Classification Process Performance

Classification processes are handled with sampling routines and timeout parameters that ensure minimal performance impact on database servers.

When the classifier runs, you have the option of specifying how it samples records. The default behavior takes a random sampling of rows using an appropriate statement for the database platform in question. For example, the classifier samples using a rand() statement for SQL databases. The alternative behavior is sequential sampling, which reads rows, in order, up to the specified sample size. Random sampling is the default behavior and is generally recommended because it provides more representative results. However, random sampling may run incur a slight performance penalty when compared to sequential sampling.

For both random and sequential sampling, the default sample size is 2000 rows or the total number of available rows, whichever is fewer. Larger or smaller sample sizes may be specified. If you check the random sampling box, it selects 2000 rows randomly from that table/view and then scans. If the table contains less than 2000 rows, it will scan all the rows. If you uncheck the random sampling box, it selects the first 2000 rows from that table/view and then scans. The default query time-out value is 3 minutes (180 seconds). If the process is running but stuck for 30 minutes, the entire process will be halted.

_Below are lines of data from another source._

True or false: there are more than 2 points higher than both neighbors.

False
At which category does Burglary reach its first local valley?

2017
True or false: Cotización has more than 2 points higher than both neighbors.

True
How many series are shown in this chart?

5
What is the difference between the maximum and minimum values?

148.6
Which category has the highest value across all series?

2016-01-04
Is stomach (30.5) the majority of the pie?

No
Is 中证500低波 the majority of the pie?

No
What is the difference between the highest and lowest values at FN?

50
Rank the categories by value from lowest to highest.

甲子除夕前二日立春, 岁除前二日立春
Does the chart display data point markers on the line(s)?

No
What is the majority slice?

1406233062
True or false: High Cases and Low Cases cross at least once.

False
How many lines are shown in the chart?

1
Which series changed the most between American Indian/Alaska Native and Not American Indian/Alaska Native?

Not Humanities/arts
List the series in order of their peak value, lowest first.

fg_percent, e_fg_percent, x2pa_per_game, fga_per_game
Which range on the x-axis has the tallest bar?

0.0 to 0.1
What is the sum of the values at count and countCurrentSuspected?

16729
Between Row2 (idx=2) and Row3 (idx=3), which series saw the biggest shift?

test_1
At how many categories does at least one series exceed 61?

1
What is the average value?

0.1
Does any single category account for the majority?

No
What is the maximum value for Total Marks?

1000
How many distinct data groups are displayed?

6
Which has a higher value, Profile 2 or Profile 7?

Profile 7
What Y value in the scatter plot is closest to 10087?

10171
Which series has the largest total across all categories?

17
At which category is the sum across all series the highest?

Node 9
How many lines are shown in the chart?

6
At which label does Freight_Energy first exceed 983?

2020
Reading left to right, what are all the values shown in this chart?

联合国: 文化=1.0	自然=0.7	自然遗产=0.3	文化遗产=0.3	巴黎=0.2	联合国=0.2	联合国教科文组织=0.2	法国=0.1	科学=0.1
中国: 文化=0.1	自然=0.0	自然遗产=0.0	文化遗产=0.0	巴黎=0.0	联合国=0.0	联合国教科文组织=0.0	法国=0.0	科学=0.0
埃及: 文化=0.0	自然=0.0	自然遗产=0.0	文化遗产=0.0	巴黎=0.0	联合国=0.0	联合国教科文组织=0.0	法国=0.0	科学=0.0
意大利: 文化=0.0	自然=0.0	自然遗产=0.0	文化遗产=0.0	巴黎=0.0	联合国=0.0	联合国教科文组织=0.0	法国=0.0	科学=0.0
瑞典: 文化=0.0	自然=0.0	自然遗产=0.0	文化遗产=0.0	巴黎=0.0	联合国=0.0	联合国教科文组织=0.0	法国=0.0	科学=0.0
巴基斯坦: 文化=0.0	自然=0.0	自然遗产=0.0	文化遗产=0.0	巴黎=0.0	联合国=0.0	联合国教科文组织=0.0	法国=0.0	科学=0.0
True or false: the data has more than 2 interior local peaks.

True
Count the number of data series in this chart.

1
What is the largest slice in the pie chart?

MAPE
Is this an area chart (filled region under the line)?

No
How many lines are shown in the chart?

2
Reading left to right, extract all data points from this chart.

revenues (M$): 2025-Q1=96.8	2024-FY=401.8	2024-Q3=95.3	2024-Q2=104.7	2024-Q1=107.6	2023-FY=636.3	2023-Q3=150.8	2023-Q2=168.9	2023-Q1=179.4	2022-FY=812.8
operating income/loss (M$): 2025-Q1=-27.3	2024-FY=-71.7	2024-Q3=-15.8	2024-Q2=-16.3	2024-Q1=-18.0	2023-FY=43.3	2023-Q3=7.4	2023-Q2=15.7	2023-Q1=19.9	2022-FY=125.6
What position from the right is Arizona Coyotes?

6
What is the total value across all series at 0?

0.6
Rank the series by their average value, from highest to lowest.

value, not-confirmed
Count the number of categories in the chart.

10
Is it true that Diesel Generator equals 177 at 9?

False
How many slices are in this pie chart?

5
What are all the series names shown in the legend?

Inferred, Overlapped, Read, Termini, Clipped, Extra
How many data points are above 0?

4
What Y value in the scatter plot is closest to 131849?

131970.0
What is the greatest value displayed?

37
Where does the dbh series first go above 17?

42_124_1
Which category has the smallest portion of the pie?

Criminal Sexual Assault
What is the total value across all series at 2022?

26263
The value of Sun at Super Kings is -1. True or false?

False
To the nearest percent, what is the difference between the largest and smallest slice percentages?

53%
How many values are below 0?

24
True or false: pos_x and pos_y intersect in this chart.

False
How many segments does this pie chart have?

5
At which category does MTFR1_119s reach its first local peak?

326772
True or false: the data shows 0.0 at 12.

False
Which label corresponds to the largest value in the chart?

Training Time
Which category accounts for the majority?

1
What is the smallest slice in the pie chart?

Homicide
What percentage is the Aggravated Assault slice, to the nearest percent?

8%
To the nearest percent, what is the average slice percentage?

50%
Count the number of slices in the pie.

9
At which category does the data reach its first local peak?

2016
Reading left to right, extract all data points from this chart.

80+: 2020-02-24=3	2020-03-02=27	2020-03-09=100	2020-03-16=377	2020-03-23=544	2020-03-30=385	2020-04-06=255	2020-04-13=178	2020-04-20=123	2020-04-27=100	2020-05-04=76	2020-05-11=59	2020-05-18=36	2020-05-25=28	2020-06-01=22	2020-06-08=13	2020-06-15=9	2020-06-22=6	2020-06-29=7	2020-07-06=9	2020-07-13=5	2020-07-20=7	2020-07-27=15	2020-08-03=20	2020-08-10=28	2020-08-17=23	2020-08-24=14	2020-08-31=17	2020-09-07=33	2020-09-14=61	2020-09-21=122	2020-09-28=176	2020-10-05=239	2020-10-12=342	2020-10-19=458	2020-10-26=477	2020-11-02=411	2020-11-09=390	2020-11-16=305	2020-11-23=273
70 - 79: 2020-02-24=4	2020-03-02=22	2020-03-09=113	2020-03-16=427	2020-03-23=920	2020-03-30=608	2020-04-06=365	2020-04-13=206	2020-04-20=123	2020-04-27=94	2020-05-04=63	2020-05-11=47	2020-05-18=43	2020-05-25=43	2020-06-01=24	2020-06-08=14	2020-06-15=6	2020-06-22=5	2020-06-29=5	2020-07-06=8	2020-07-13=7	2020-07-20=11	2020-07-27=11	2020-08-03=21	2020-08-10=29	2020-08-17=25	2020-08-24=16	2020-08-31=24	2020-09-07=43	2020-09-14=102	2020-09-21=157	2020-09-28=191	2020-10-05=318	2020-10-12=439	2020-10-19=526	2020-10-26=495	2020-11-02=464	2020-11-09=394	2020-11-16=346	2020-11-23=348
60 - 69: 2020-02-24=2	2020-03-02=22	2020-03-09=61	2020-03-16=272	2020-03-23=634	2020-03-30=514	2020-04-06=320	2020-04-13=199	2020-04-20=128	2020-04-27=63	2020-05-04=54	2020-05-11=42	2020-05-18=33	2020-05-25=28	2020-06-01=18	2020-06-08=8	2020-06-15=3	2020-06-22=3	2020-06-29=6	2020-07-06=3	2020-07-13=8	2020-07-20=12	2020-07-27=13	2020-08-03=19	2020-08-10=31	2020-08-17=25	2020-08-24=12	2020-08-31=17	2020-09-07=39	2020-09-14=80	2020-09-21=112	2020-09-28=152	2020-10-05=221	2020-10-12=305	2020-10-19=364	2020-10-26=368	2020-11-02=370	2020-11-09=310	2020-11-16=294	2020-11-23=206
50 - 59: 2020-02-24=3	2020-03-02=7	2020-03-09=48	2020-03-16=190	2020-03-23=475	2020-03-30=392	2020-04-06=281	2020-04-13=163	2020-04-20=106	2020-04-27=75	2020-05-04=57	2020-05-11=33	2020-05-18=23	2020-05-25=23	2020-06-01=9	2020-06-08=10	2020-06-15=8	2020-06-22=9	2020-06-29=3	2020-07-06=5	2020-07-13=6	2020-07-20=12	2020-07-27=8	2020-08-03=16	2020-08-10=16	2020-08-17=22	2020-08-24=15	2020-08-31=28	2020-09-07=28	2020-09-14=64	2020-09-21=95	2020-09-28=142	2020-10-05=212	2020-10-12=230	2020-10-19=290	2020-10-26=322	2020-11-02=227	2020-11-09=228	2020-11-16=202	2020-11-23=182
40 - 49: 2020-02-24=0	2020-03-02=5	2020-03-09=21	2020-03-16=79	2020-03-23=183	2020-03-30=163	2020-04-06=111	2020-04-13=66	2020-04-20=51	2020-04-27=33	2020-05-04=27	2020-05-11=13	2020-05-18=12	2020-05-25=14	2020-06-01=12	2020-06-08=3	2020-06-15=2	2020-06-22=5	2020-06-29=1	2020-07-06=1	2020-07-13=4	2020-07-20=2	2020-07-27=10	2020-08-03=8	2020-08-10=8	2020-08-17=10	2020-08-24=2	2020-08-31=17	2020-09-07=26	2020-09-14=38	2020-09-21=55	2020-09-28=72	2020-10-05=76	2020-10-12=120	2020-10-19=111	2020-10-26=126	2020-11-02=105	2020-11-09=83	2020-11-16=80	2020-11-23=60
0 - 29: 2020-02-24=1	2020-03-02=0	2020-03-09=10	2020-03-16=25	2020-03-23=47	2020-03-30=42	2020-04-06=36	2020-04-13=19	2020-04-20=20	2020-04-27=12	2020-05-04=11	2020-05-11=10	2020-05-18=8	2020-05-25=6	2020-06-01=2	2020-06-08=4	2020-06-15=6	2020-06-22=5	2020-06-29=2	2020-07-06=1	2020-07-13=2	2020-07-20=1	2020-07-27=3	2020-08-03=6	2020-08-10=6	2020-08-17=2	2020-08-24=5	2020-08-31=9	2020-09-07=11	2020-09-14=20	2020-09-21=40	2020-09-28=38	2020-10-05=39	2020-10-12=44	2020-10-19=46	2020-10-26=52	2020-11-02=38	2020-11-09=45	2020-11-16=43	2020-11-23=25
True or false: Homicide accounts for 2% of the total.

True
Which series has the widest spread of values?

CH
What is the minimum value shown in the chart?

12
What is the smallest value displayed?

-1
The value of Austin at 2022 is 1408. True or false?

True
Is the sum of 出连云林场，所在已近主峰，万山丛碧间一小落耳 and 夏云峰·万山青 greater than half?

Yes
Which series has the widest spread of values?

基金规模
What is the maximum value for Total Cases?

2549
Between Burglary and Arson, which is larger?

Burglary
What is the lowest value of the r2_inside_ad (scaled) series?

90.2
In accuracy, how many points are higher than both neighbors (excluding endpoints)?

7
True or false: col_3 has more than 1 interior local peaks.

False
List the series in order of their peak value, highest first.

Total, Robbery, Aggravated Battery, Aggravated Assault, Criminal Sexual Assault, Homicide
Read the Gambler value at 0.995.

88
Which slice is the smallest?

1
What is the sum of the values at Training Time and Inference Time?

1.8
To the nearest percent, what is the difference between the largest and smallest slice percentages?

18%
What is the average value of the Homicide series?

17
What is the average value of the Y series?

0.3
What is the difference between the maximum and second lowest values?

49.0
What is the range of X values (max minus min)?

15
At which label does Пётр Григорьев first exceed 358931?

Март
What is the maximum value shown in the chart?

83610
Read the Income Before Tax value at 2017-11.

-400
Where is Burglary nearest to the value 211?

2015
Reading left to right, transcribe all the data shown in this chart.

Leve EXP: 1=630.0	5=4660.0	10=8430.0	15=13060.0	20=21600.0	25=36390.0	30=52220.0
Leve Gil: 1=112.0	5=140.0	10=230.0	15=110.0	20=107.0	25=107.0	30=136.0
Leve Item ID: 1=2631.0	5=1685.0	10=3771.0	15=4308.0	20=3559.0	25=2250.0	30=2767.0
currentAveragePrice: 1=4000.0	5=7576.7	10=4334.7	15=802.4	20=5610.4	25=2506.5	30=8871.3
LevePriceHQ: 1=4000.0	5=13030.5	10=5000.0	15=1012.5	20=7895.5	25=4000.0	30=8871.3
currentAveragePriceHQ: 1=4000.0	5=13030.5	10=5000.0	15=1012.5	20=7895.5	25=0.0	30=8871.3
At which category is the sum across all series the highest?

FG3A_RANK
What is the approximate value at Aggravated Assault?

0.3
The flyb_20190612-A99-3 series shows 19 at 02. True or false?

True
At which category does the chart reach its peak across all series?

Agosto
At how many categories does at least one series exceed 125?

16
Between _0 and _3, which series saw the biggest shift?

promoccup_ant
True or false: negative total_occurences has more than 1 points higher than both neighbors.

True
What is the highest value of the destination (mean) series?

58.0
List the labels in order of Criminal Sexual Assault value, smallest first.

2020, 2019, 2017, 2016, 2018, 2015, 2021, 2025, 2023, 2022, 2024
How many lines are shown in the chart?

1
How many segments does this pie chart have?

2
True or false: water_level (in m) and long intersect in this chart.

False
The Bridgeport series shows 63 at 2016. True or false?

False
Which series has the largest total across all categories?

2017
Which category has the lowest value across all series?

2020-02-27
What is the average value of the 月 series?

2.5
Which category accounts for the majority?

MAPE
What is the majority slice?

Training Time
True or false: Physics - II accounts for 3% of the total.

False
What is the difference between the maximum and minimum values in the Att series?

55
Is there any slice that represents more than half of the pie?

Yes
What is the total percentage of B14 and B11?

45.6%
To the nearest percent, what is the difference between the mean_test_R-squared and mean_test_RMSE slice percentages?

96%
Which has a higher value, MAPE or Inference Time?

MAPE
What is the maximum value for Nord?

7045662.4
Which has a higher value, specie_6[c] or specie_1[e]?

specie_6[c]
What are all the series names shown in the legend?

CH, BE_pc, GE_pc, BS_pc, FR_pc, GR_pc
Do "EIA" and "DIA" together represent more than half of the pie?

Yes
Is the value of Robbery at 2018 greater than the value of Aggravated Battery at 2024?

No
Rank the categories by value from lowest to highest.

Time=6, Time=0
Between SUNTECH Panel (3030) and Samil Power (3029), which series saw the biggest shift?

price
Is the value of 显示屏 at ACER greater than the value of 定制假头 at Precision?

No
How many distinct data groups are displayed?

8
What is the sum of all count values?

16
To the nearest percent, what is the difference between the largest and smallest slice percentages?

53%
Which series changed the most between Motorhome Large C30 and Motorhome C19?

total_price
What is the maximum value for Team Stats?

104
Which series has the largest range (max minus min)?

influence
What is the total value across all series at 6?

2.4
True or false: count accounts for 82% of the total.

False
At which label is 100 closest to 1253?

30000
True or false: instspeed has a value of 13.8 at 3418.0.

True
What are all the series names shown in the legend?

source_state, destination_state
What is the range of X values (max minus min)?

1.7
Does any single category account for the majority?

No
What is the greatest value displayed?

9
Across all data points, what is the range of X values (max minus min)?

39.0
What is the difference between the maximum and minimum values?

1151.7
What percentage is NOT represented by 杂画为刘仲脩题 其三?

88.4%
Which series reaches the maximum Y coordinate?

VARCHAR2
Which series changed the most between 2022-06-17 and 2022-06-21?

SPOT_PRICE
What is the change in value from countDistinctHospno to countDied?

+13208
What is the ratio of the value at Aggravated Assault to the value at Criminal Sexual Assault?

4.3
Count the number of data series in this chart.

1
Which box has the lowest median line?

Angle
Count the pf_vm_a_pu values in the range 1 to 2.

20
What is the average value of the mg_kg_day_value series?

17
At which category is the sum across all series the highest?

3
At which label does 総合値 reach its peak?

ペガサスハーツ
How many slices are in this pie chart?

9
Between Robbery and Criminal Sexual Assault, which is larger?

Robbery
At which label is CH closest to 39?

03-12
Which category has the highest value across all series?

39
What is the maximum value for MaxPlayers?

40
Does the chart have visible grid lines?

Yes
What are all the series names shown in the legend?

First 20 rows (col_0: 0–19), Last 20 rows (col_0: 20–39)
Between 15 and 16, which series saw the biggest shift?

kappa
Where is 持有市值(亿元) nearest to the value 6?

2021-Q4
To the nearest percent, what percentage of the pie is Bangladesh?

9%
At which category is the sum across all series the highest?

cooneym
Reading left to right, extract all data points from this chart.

To further minimize the impact of classification processes on the database server, long running queries will be cancelled, logged, and the remainder of the table skipped. Any rows acquired up to that point will be used while evaluating rules for the table. Similarly, if a classification process runs for an extensive period of time without completing, the entire process is halted, logged with the process statistics, and the next classification process is started. This is an uncommon occurrence and usually only happens on servers that are already experiencing performance problems.

The classifier periodically throttles itself to idle so it does not overwhelm the database server with requests. If many classification rules are sampling data, the load on the database server should remain constant but the process may take additional time to run.

The classifier handles false positives by using excluded groups for schema, table and table columns. Previously, it could be a complex process to set up Guardium to ignore false positive results for future classification scans. Now, when you review classifier results, you can easily add false positive results to an exclusion group, and add that group to the classification policy to ensure those results are ignored in future scans.

Multi-thread classifier

Guardium can run more that one classifier process on a server based on the number of cores a server is setup/defined with. Basically, you can run multiple classifier processes (almost at the same time - starting time is still the same every 10 seconds or so to start).

Run these commands to find out the number of cores on your server. For example:

Test using command "nproc" or "lscpu" to see number of allowed concurrent process * 2 AND/OR grep -c processor /proc/cpuinfo AND/OR grep "cpu cores" /proc/cpuinfo |sort -u |cut -d":" -f2
Multiply the number of cores by 2 and that gives you the number of concurrent classifier processes you could define and run at the same time.

Use these CLI commands to set and to get the set value for setting concurrency levels:

grdapi set_classification_concurrency_limit limit=4 (setting up to 4 classifier processes to run at the same time)

grdapi get_classficiation_concurrency_limit (show/display the current concurrency limit, the default of any server is set to 1)